Cuando escribo estas líneas carezco de información sobre el resultado de la reunión de pastores programada para hoy, jueves, entre la Mesa General de Funcionarios del Ayuntamiento de Madrid, integrada por las fuerzas sindicales, de un lado, y, de otro, la Sra. Gerente de la Ciudad, representando la voz de la Concejalía de Hacienda de la Villa y Corte, si es que aún puede utilizarse la histórica denominación.
Lo que sí que sabemos hasta los menos avezados es que se negocia reducir la jornada de trabajo de algunos empleados municipales (digo bien, "algunos"; ¿quiénes? ¡Ah!) a 35 horas semanales, frente a las 37,5 actuales, que, aun incrementadas de las anteriores 35, siguen suponiendo un privilegio respecto de las 40 horas que, digamos, es la regla general de los que ganan su pan en el sector privado.
Además de las horas contabilizadas, cuenta este personal con otros privilegios equivalentes, que tampoco están a disposición de los empleados del sector privado: días libres para asuntos propios (los famosos moscosos, tan cotizados en el sector público), y hasta reducciones de jornada por razones económicas, como tener que ahorrar en calefacción, cerrando para ello centros de trabajo.
Salvo que la reunión concluya en que la reducción de jornada laboral comportará una reducción proporcional en la remuneración, que no creo sea el caso, estaremos ante el anunciado aforismo, donde los pastores reunidos (ninguno de ellos pone en juego su propio patrimonio) decidirán la muerte de la oveja que no está presente en la negociación: los ciudadanos de Madrid.
Si la conclusión es la dádiva anunciada de reducción generosa de jornada para algunos, ¿estamos ante un caso de prevaricación, de dilapidación de recursos públicos o, quizá, de administración desleal? ¿Quién defiende en ese concierto de voluntades al ciudadano, a ese ciudadano que no piensa presentarse a las elecciones municipales?
La bonhomía del servidor público (la autoridad), con dispendios de recursos que no pertenecen a su propio peculio, suele tener un rendimiento elevado en términos de voto llegadas unas elecciones. No suele abundar el deseo caritativo en quien así administra; como máximo, podría ser un gesto solidario ante la holganza, que, no se sabe por qué, se considera inserta en la propia condición humana.
Pero hay un coste que no conviene soslayar. Es bien cierto que la inmensa mayoría de los funcionarios y empleados públicos, en cualquier nivel de la Administración, son verdaderos servidores públicos, que se afanan en resolver problemas de los administrados.

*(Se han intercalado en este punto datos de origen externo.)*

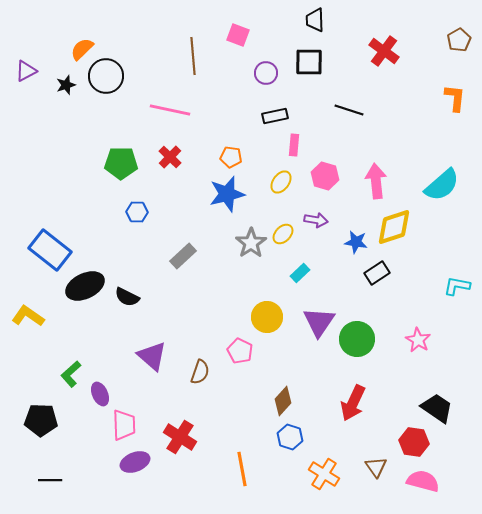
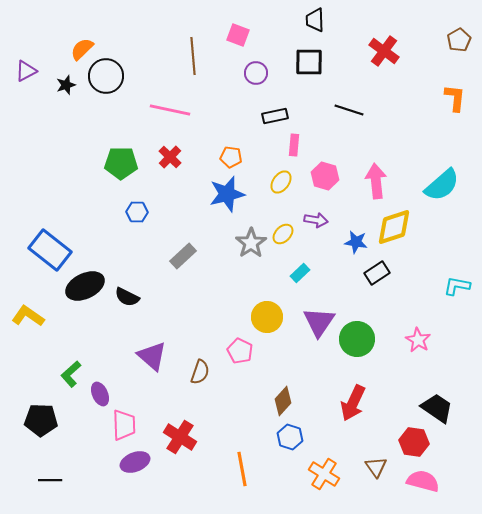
purple circle at (266, 73): moved 10 px left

Sin embargo, estas dádivas privilegiadas generan en su contra una aureola de injusticia del predominio público frente a la situación ordinaria de lo privado.
¿Deberían los afectados reivindicar, frente a la actitud sindical y a la afabilidad de la autoridad pública, el reconocimiento a su función y la estima a su esfuerzo y dedicación, por un trabajo sin privilegios?
El bulo originado por estas actuaciones, no por falso deja de dañar el honor de las personas honestas. El dulce pastel contiene, con frecuencia, una guinda envenenada.